The author, translator and publisher Ilija Trojanow was born in 1965 in Sofia, Bulgaria. In 1971 his family fled through Yugoslavia and Italy to the Federal Republic of Germany, and a year later moved to Nairobi in Kenya where Trojanow grew up, interrupted only by a three-year stay in Germany. After studying in Munich he founded the Kyrill-und-Method publishing house, later called Marino Verlag, which focuses on African literature.
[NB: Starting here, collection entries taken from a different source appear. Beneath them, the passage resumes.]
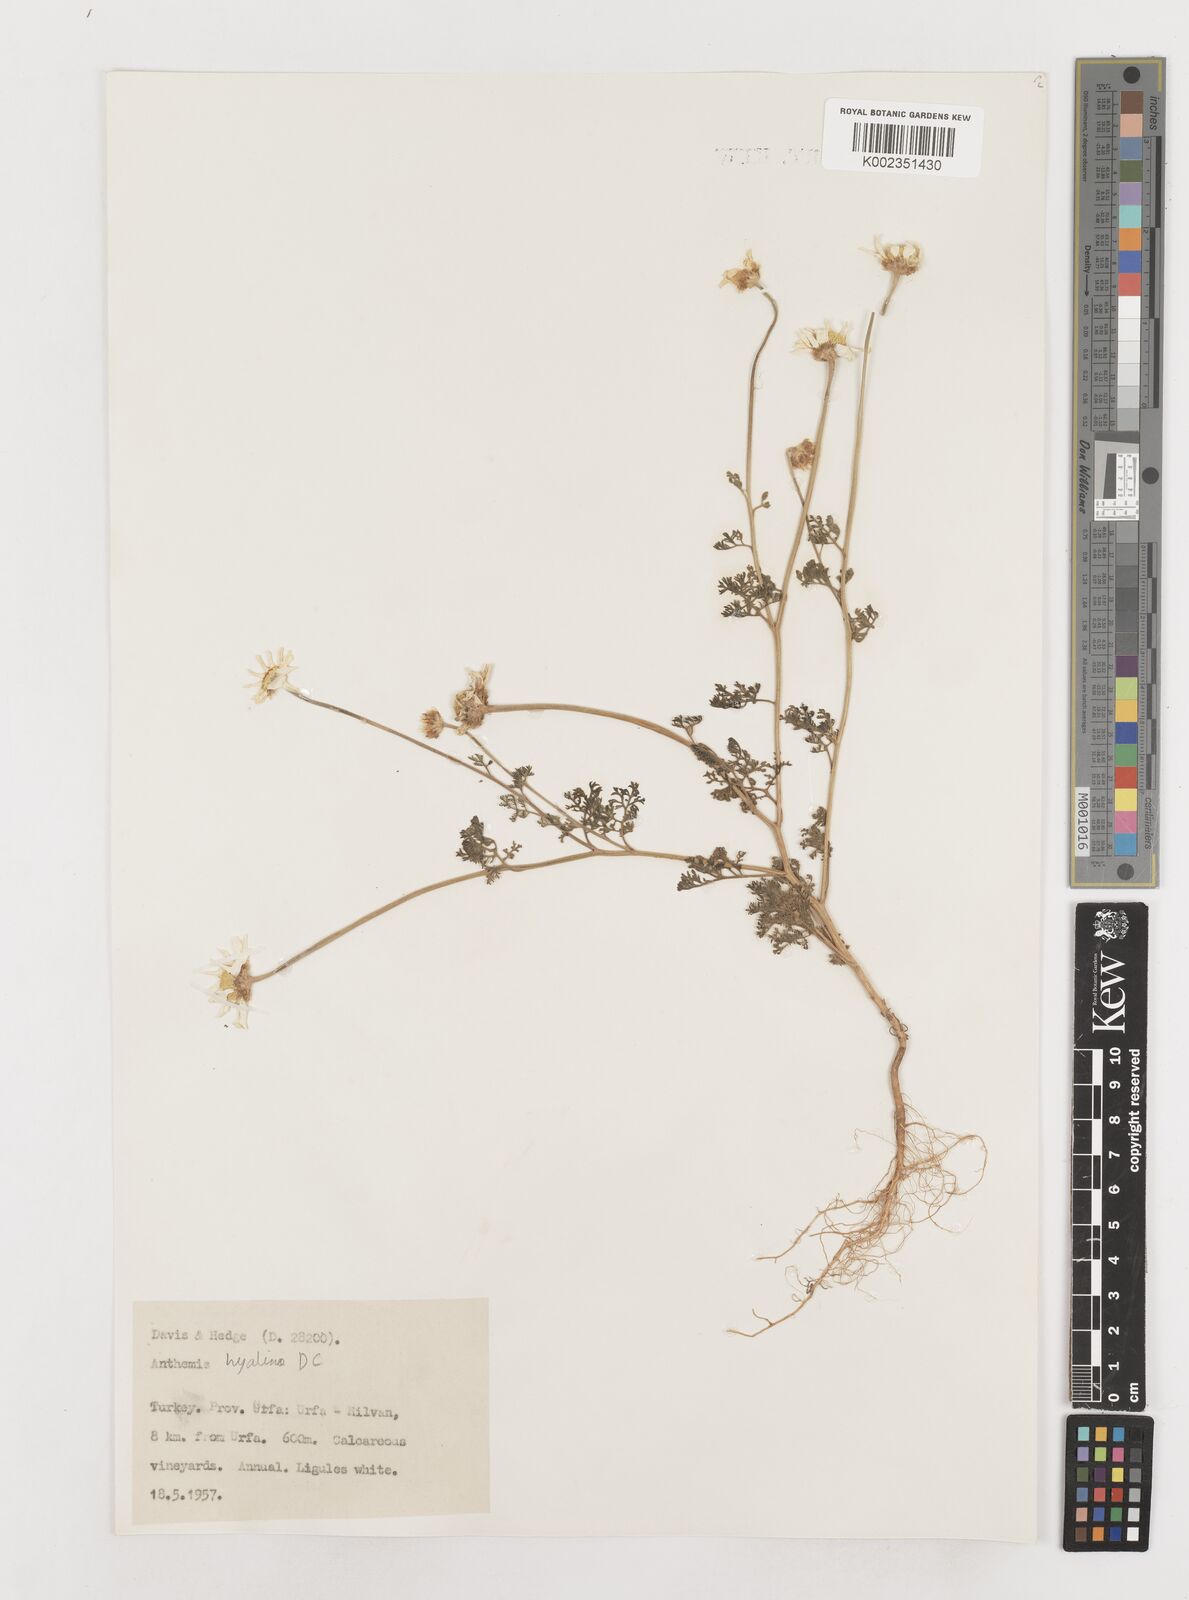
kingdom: Plantae
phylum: Tracheophyta
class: Magnoliopsida
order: Asterales
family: Asteraceae
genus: Anthemis
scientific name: Anthemis hyalina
His highly acclaimed début as a novelist was »Die Welt ist groß und Rettung lauert überall« (1996, tr: The World is Big and Safety Lurks Around the Corner). This family saga with an autobiographical background utilizes, in addition to socially critical elements, the author’s fundamental motif and concern with exuberant joy in storytelling and varying moods: the portrayal of cultural heterogeneity not as a problem or a disaster, but as the normal state of affairs, as an opportunity or even a stroke of luck. Trojanow repeatedly and critically deals with his home country and its current situation. Years of research in Bulgaria led to his reportage »Hundezeiten« (1999, tr: Dog Ages), which was published in a revised version as »Die fingierte Revolution« (tr: The Sham Revolution) in 2006: a provocative confrontation with the old nomenclature, who have formed a new oligarchy behind a smoke screen of democracy. In his documentary film »Vorwärts und nie vergessen« (2007, tr: Forwards and Never Forget) he records conversations with former political prisoners, and many of his newspaper articles also deal with Bulgaria. The author’s greatest literary success came with the novel »Der Weltensammler« (2006; Engl: »The Collector of Worlds«, 2008). In this book, Trojanow tackles in fictional form the British colonial officer and Orientalist Richard Francis Burton, an eccentric master of disguise who became familiar with numerous cultures and languages, translated »Tales of 1001 Nights« and the Kama Sutra, travelled to Mecca without being recognised and searched for the source of the White Nile. The perspective of this excessively curious adventurer is contrasted with the attitudes of the indigenous people. A complex panorama of foreign cultures thus emerges, replete with sensual imagery and differentiated reflections which seamlessly merge into contemporary debates. His most recent novel, EisTau (tr. IceMelt, 2011) is dedicated to the glaciologist, Zeno, as well as the grandeur of nature and its endangerment.
Ilija Trojanow has been awarded many prizes, including the Adelbert von Chamisso Prize, the Prize of the Leipzig Book Fair and the Berlin Prize for Literature. He was writer in residence in Mainz, Heiner Müller Guest Professor in Berlin and lectured on Poetry in Tübingen. Trojanow currently lives and works in Vienna.